Text excerpt:
....

The investigators then discovered that benzene and toluene released by the ocean significantly contributed to aerosol production by integrating the data into a global atmospheric chemistry and climate model.
This was particularly true in the Southern Ocean’s extremely clean and unpolluted atmosphere, where these two gases elevated the concentration of organic aerosols by 8% and up to 80% in transient situations.
According to the researchers, the natural impact of marine benzene and toluene on atmospheric chemistry was most certainly a ubiquitous and global phenomenon. However, the widespread effect of pollution would now obscure it.
Climate models will have to consider benzene and toluene emissions from the oceans if they want to get the clouds right in climate projections for both the past and the future.
Alfonso Saiz-López, Researcher, Instituto de Química Física Rocasolano
Alfonso Saiz-López headed the atmospheric modeling part of the research.
“This is another example of how millions of years of evolution have shaped the interactions between the ocean and the atmosphere, so that ocean life has not only adapted to the climate but has contributed to regulate it,” states ICM-CSIC researcher and co-author of the study Rafel Simó.
The team will continue to investigate the effect of marine microscopic life on the atmosphere in the future. In fact, they will return to Antarctic waters in just two weeks to confirm the discovery and take additional measurements.
Wohl, C., et al. (2023) Marine biogenic emissions of benzene and toluene and their contribution to secondary organic aerosols over the polar oceans. Science Advances. doi.org/10.1126/sciadv.add9031.

....

Material provided:
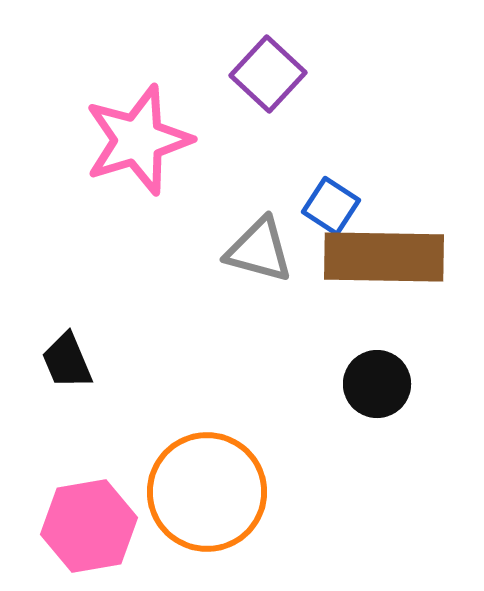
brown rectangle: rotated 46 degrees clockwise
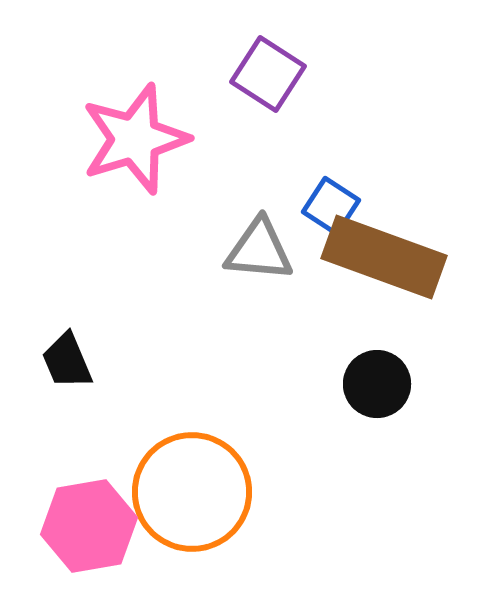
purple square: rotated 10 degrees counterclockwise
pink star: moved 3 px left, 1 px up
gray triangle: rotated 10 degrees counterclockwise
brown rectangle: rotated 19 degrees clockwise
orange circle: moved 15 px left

....

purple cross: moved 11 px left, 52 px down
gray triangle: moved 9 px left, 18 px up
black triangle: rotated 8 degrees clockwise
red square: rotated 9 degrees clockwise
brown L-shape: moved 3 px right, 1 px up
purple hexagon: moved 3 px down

....

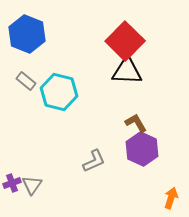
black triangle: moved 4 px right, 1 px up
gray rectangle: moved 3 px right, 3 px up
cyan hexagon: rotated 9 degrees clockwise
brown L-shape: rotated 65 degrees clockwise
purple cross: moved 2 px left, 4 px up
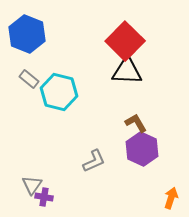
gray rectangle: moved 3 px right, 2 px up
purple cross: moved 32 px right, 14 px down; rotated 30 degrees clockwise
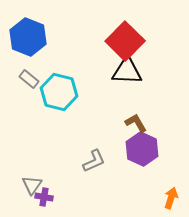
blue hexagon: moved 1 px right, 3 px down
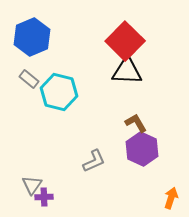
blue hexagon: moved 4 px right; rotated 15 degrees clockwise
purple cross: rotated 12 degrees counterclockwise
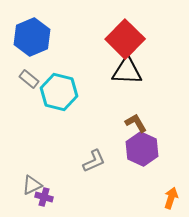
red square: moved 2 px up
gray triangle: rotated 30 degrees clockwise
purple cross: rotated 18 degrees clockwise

....

Task to carry out: According to the text on ocean emissions of benzene and toluene, by how much did these two gases raise the concentration of organic aerosols in the Southern Ocean's atmosphere?

Full response: They raised it by 8%, and by up to 80% in transient situations.